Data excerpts
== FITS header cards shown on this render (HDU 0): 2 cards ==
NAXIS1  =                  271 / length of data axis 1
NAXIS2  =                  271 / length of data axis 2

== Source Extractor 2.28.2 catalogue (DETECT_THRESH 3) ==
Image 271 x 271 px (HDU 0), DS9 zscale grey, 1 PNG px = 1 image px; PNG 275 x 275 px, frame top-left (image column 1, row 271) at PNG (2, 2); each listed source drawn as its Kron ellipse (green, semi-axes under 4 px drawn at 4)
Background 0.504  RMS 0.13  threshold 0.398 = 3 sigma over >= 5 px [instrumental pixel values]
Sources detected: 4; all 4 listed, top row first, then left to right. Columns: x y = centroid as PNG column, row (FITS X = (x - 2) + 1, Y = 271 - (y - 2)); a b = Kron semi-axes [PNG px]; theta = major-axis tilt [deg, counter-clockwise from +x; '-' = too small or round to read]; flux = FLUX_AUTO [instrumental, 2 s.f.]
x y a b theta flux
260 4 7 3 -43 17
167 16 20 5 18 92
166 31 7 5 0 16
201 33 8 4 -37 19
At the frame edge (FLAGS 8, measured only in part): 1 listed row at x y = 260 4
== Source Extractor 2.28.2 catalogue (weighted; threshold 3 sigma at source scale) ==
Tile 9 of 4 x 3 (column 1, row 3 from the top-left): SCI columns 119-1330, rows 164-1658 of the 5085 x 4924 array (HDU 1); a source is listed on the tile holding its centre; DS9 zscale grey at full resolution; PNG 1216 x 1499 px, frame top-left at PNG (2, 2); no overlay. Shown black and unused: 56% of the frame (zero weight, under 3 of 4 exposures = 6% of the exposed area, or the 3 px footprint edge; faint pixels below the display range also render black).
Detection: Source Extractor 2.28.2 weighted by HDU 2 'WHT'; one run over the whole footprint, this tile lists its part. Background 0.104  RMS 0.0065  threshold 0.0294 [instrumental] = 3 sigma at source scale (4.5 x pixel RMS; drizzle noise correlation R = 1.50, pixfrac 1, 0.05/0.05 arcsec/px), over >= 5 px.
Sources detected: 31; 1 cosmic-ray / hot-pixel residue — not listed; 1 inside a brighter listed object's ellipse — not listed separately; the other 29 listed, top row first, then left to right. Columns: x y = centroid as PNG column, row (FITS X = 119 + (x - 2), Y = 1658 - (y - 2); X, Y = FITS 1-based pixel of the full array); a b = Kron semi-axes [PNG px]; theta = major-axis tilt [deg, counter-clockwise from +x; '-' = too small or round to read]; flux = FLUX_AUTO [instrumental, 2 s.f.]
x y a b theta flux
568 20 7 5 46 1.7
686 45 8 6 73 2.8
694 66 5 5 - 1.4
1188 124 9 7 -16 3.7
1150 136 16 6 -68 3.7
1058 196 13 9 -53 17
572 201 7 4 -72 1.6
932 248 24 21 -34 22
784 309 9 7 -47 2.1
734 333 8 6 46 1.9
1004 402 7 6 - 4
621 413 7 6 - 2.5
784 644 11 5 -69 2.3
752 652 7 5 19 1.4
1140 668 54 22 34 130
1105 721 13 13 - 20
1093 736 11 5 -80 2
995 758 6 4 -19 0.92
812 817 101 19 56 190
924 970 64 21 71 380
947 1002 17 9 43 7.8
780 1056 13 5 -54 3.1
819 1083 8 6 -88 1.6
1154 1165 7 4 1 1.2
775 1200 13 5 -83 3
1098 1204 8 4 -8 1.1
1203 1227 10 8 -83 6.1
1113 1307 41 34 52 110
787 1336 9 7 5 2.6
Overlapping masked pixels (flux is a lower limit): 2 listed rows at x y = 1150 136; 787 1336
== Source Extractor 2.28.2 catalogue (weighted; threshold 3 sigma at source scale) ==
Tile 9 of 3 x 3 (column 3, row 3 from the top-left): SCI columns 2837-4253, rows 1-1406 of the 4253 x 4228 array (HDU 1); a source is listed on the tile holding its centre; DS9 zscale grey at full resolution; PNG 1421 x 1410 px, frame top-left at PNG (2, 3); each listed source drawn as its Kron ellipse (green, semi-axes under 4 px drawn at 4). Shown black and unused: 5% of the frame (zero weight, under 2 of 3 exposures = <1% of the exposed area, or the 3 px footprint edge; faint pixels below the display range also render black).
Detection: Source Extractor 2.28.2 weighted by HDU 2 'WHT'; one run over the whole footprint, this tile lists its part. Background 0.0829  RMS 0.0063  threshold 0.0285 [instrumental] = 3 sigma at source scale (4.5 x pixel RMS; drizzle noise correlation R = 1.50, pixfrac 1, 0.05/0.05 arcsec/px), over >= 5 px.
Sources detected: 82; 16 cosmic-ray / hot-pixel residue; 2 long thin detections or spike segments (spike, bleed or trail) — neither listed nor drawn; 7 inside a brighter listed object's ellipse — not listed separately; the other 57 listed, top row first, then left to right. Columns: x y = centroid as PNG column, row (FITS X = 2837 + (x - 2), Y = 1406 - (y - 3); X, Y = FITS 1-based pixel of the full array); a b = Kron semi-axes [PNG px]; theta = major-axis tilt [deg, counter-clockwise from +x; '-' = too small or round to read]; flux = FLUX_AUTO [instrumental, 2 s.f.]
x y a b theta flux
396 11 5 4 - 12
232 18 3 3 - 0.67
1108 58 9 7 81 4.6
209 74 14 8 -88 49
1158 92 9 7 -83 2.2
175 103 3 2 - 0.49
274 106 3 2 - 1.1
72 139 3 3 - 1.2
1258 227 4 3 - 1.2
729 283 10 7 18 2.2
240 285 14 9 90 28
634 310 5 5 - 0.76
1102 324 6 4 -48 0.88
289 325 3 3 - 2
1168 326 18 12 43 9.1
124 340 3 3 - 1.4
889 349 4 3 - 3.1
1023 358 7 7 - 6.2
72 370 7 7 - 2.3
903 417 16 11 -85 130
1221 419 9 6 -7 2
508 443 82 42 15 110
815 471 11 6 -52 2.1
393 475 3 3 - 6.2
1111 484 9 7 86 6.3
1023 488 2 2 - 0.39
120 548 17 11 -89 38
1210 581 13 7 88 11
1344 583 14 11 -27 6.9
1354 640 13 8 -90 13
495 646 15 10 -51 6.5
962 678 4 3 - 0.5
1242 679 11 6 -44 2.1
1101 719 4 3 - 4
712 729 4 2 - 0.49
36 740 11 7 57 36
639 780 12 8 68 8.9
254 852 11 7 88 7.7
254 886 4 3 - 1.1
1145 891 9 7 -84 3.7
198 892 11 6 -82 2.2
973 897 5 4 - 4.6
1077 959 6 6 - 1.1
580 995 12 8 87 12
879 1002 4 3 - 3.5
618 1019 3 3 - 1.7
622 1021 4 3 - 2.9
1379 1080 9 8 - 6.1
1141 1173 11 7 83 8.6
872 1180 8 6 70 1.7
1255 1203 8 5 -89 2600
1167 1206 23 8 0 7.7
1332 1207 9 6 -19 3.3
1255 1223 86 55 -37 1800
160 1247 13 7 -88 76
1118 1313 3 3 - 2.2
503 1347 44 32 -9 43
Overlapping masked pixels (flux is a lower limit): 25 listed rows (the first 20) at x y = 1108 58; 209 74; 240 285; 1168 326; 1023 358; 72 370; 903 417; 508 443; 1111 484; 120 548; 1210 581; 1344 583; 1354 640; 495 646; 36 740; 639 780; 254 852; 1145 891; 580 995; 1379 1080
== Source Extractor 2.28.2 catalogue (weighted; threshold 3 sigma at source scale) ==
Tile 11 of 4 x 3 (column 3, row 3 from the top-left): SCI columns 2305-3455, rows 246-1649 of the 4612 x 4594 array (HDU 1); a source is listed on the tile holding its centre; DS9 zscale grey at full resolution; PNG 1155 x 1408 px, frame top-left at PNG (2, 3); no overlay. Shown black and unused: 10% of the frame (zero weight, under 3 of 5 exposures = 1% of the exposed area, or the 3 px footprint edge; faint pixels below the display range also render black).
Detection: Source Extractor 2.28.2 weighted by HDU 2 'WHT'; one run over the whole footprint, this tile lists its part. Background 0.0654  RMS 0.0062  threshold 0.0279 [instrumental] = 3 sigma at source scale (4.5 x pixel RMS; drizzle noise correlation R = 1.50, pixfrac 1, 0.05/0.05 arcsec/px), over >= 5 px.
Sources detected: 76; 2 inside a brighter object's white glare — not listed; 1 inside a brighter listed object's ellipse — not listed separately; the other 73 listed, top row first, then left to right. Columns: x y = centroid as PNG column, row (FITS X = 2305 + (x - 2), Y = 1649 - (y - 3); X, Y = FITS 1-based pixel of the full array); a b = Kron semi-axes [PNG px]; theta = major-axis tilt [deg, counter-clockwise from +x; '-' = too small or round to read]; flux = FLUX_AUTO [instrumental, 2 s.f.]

● **WORK TO BE COMPLETED**
Update the items starting with the first line and going on through the line with "data axis 2", replacing "render" with "display" and leaving everything else unchanged.

● **ANSWER TO THIS EXERCISE**
== FITS header cards shown on this display (HDU 0): 2 cards ==
NAXIS1  =                  271 / length of data axis 1
NAXIS2  =                  271 / length of data axis 2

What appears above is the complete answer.